» Aim of the exercise:
From the line containing "500〜1,500万円が多いです。自己資金の2〜3倍が融資額の" to the very last line of the data below, transcribe everything exactly and nothing more.

» Records for processing:
┄┄┄┄┄┄

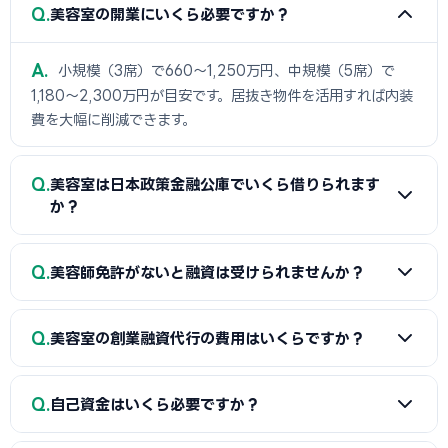
Q
美容室の開業にいくら必要ですか？
A
小規模（3席）で660〜1,250万円、中規模（5席）で
1,180〜2,300万円が目安です。居抜き物件を活用すれば内装
費を大幅に削減できます。
Q
美容室は日本政策金融公庫でいくら借りられます
か？
A
制度上は最大7,200万円ですが、創業期の実態としては
Q
美容師免許がないと融資は受けられませんか？
500〜1,500万円が多いです。自己資金の2〜3倍が融資額の
目安です。
A
美容室を開業するには美容師免許が必須です。オーナー
Q
美容室の創業融資代行の費用はいくらですか？
が施術しない場合でも、管理美容師を雇用する計画が必要で
す。免許がない場合は融資審査が非常に厳しくなります。
A
税理士（顧問契約あり）で10〜35万円、融資コンサルで
Q
自己資金はいくら必要ですか？
30〜60万円が相場です（融資額1,000万円の場合）。成功報
酬は融資額の5%が上限です。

┄┄┄┄┄┄

» Answer for this exercise:
500〜1,500万円が多いです。自己資金の2〜3倍が融資額の
目安です。
A
美容室を開業するには美容師免許が必須です。オーナー
Q
美容室の創業融資代行の費用はいくらですか？
が施術しない場合でも、管理美容師を雇用する計画が必要で
す。免許がない場合は融資審査が非常に厳しくなります。
A
税理士（顧問契約あり）で10〜35万円、融資コンサルで
Q
自己資金はいくら必要ですか？
30〜60万円が相場です（融資額1,000万円の場合）。成功報
酬は融資額の5%が上限です。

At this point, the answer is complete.